ASSIGNMENT:
Without including any picture, copy the entries that follow word for word.

[Collected data entries]
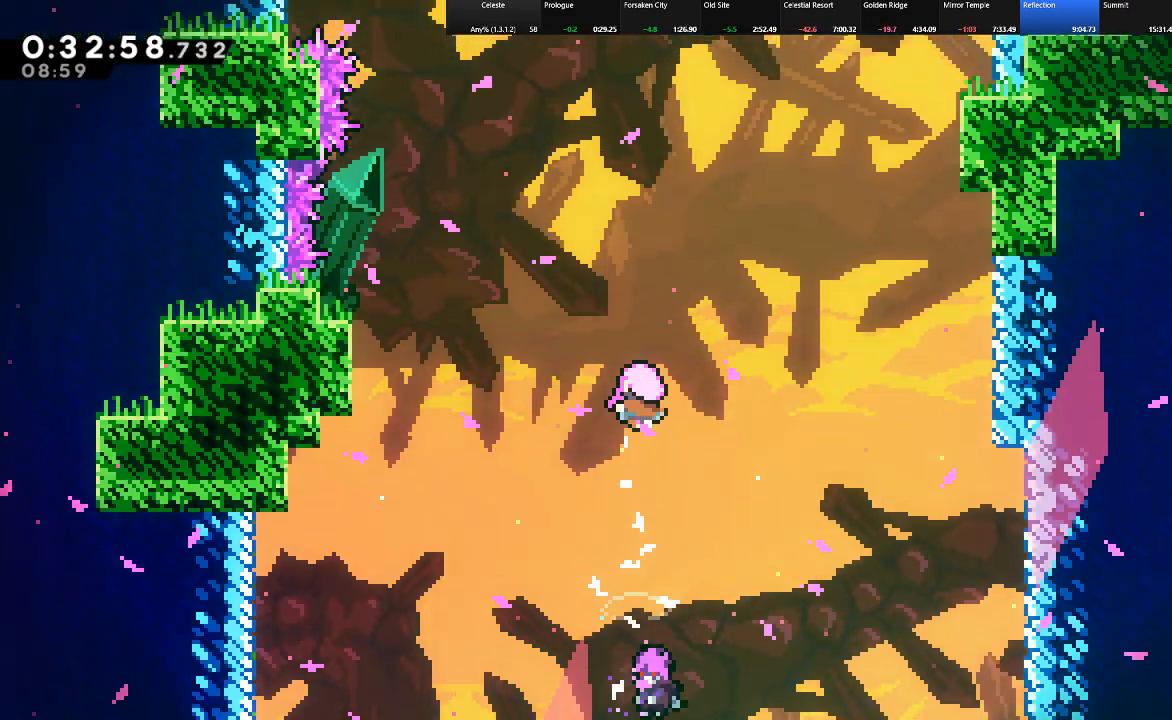
{"keys": ["z"], "events": [[67, "z", "down"], [100, "z", "up"], [150, "z", "down"], [200, "z", "up"], [250, "z", "down"], [333, "z", "up"], [383, "z", "down"], [433, "z", "up"], [483, "z", "down"]]}
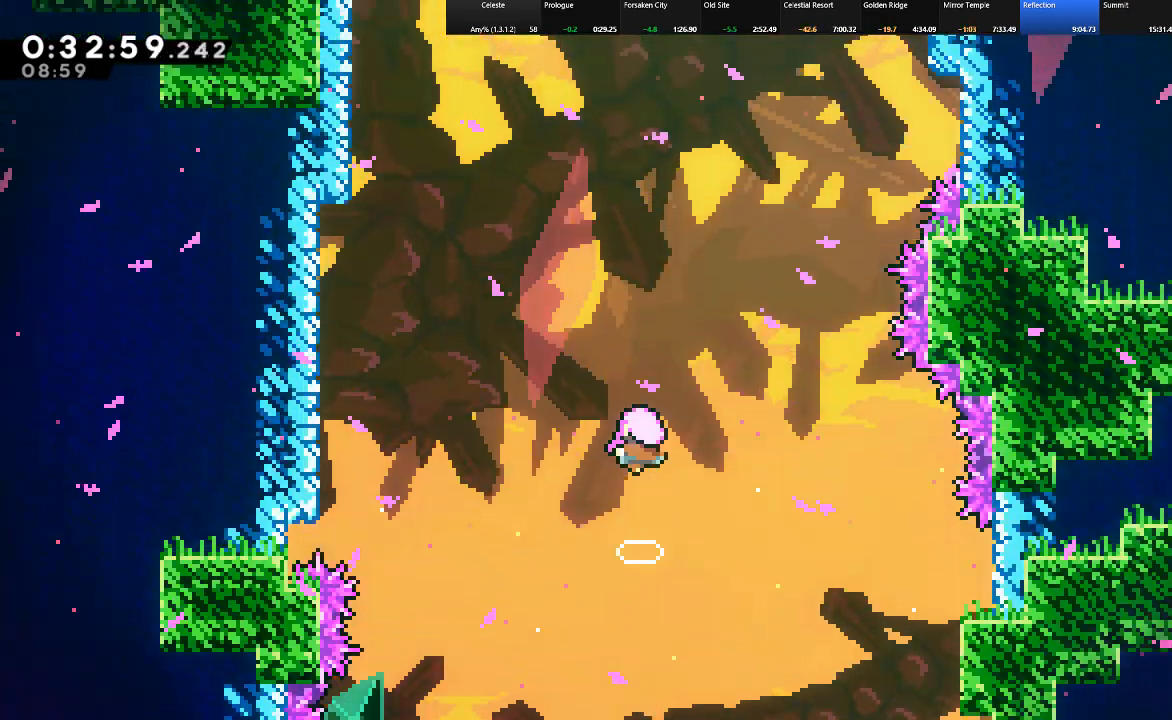
{"keys": ["z"], "events": [[67, "z", "up"], [117, "z", "down"], [167, "z", "up"], [267, "z", "down"], [317, "z", "up"], [350, "z", "down"], [450, "z", "up"], [500, "z", "down"]]}
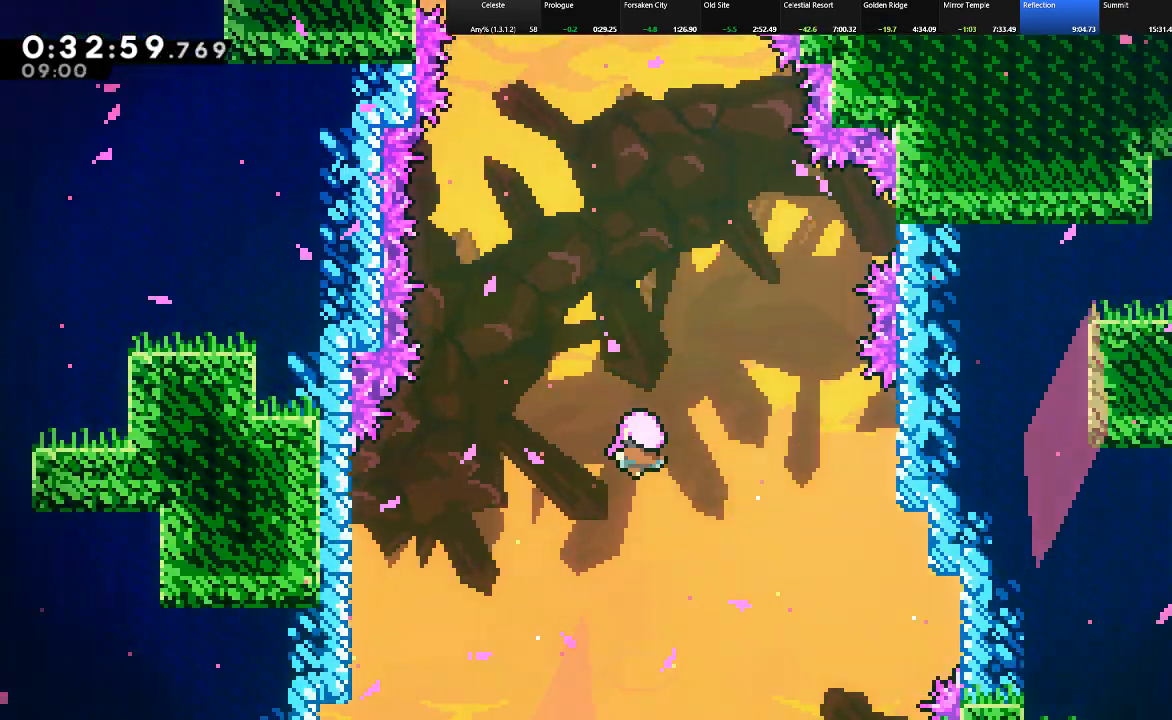
{"keys": ["z"], "events": [[50, "z", "up"], [83, "z", "down"], [183, "z", "up"], [233, "z", "down"], [283, "z", "up"], [333, "z", "down"], [417, "z", "up"], [467, "z", "down"]]}
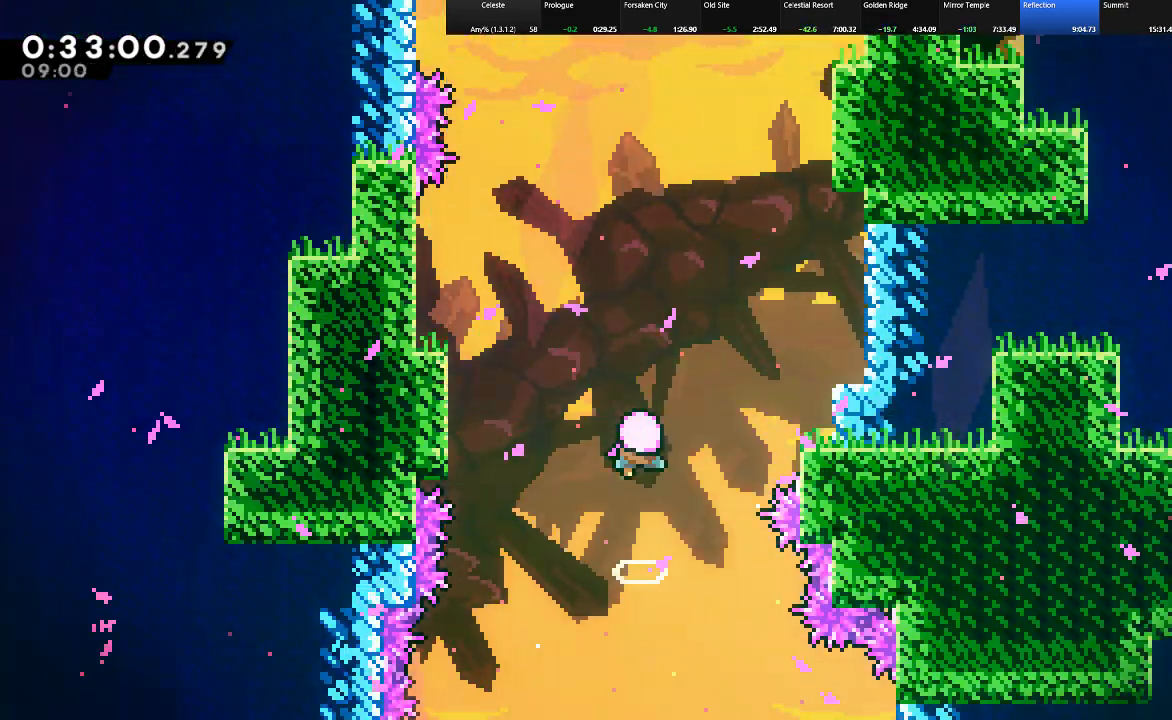
{"keys": [], "events": [[17, "z", "up"], [67, "z", "down"], [150, "z", "up"], [200, "z", "down"], [250, "z", "up"], [300, "z", "down"], [367, "z", "up"], [433, "z", "down"], [483, "z", "up"]]}
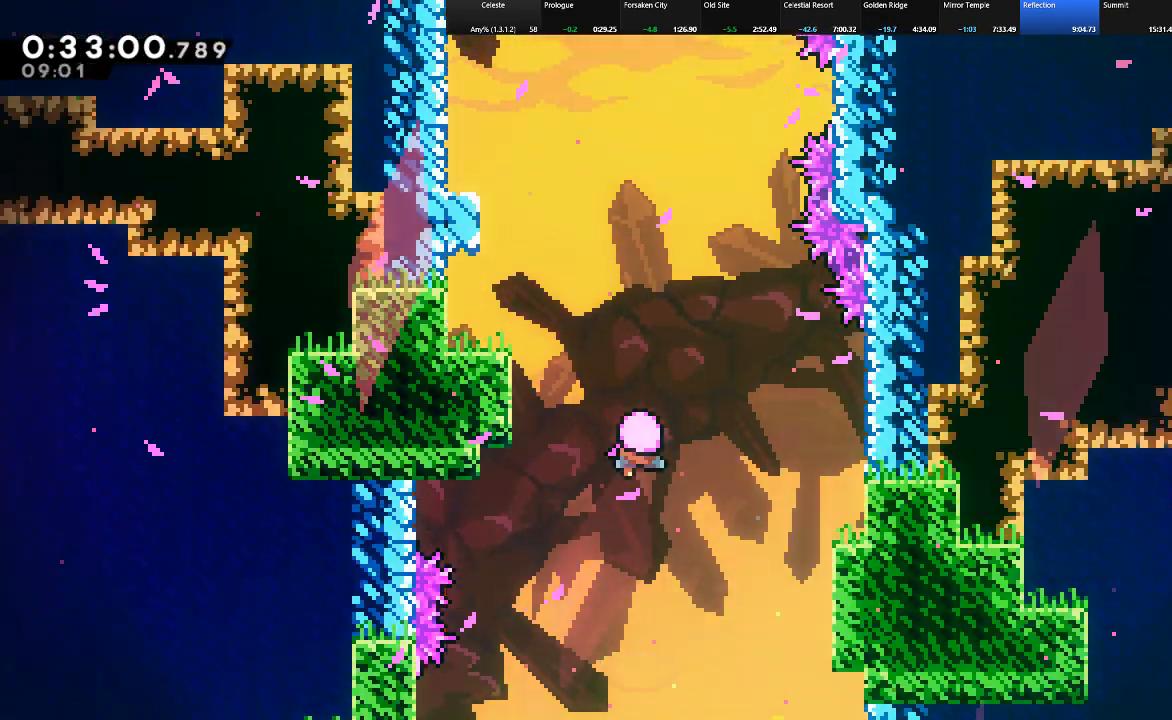
{"keys": [], "events": [[33, "z", "down"], [117, "z", "up"], [167, "z", "down"], [267, "z", "up"], [300, "z", "down"], [350, "z", "up"], [450, "z", "down"], [500, "z", "up"]]}
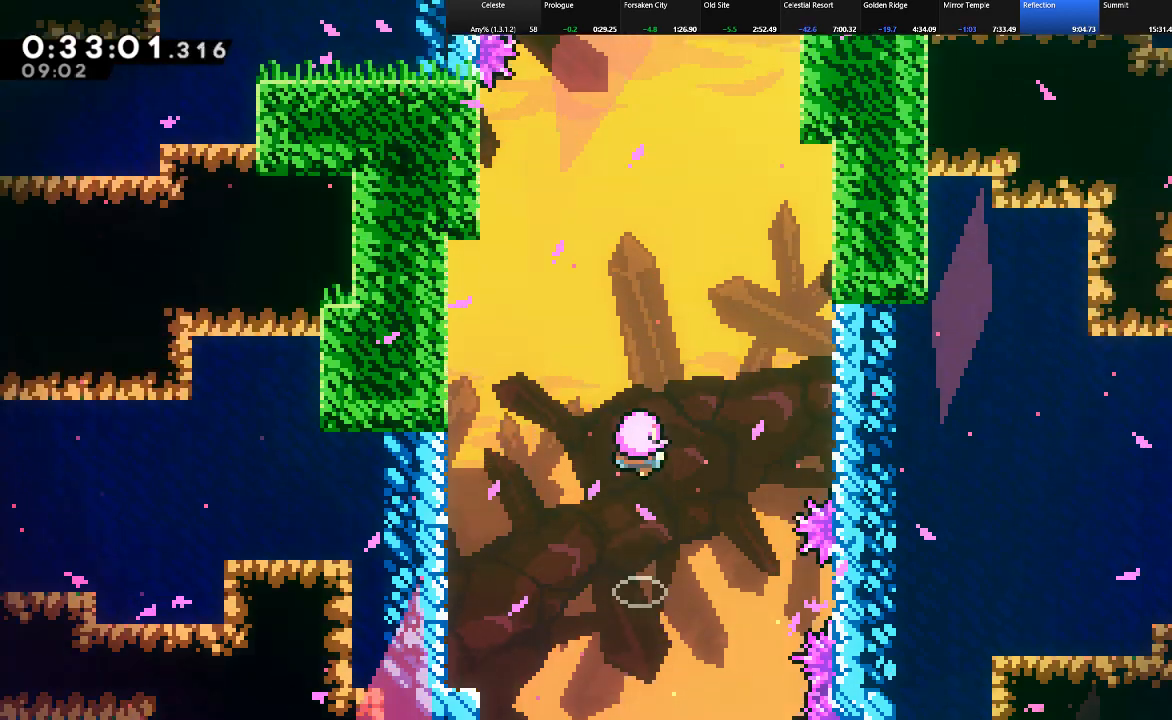
{"keys": ["z"], "events": [[50, "z", "down"], [133, "z", "up"], [183, "z", "down"], [283, "z", "up"], [317, "z", "down"], [367, "z", "up"], [467, "z", "down"]]}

ANSWER SPACE:
{"keys": ["z"], "events": [[67, "z", "down"], [100, "z", "up"], [150, "z", "down"], [200, "z", "up"], [250, "z", "down"], [333, "z", "up"], [383, "z", "down"], [433, "z", "up"], [483, "z", "down"]]}
{"keys": ["z"], "events": [[67, "z", "up"], [117, "z", "down"], [167, "z", "up"], [267, "z", "down"], [317, "z", "up"], [350, "z", "down"], [450, "z", "up"], [500, "z", "down"]]}
{"keys": ["z"], "events": [[50, "z", "up"], [83, "z", "down"], [183, "z", "up"], [233, "z", "down"], [283, "z", "up"], [333, "z", "down"], [417, "z", "up"], [467, "z", "down"]]}
{"keys": [], "events": [[17, "z", "up"], [67, "z", "down"], [150, "z", "up"], [200, "z", "down"], [250, "z", "up"], [300, "z", "down"], [367, "z", "up"], [433, "z", "down"], [483, "z", "up"]]}
{"keys": [], "events": [[33, "z", "down"], [117, "z", "up"], [167, "z", "down"], [267, "z", "up"], [300, "z", "down"], [350, "z", "up"], [450, "z", "down"], [500, "z", "up"]]}
{"keys": ["z"], "events": [[50, "z", "down"], [133, "z", "up"], [183, "z", "down"], [283, "z", "up"], [317, "z", "down"], [367, "z", "up"], [467, "z", "down"]]}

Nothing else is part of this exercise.